There's a way to kill climate change for good: recycle the carbon dioxide in the air and then reuse it instead of adding more.
With the rising amount of carbon dioxide emissions in the atmosphere, this is progress that's worth developing. However, for a long time, the technology for this type of operation has been far too expensive. Scientists in a new study found a way to keep costs down and achieve the same goals in the future.
The study, published in the journal Joule, explains how carbon dioxide can be pulled from the air and then turned into fuel. With this groundbreaking method, the transportation industry's carbon footprint can significantly drop without disrupting existing vehicles today.
Carbon Dioxide Extraction
Carbon dioxide can be sucked from the air by giant fans with an aqueous solution. Then it's prepped for other uses by heating and other chemical reactions.
"The carbon dioxide generated via direct air capture can be combined with sequestration for carbon removal, or it can enable the production of carbon-neutral hydrocarbons, which is a way to take low-cost carbon-free power sources like solar or wind and channel them into fuels that can be used to decarbonize the transportation sector," David Keith, lead study author and professor from Harvard University, explains in a statement.
Keith is also the founder of the company Carbon Engineering, which is a Canada-based enterprise for clean fuels and CO2 capture. Carbon Engineering's British Columbia facility is already implementing CO2 capture as well as fuel generation.

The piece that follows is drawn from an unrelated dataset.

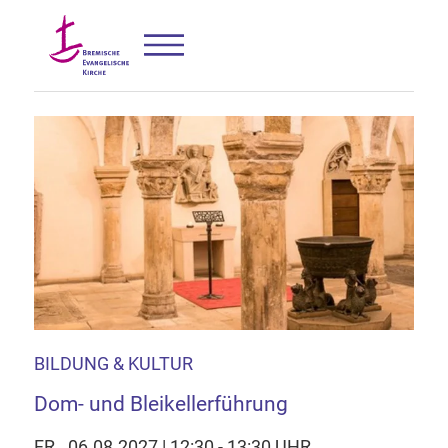
BILDUNG & KULTUR
Dom- und Bleikellerführung
FR., 06.08.2027 | 12:30 - 13:30 UHR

A Price Point For Larger Scale Operations
Air capture technology has been around for a while, but it was originally wildly expensive, theoretically costing up to $1,000 for every ton of captured CO2. In the new study, Keith's team estimates the process to be just $94 to $232 per ton.
This is cheap enough for the technology to be operated for transportation, which accounts for about 20 percent of carbon emissions in the entire world.
What makes the technology promising is also the virtually unlimited amount of carbon dioxide that can keep the transportation industry running. After all, humans have been causing emissions for centuries, and it's unlikely that it will ever run out, according to Steve Oldham, Carbon Engineering CEO.
The company is equipped to manufacture a lot of fuel: 2,000 or so barrels every day, which adds up to more than 30 million gallons every year in different plants.
Keith says that Carbon Engineering is confident that even if their direct air capture tech is not just a cheap, magical solution, it can be "a viable and buildable technology for producing carbon-neutral fuels in the immediate future and for removing carbon in the long run."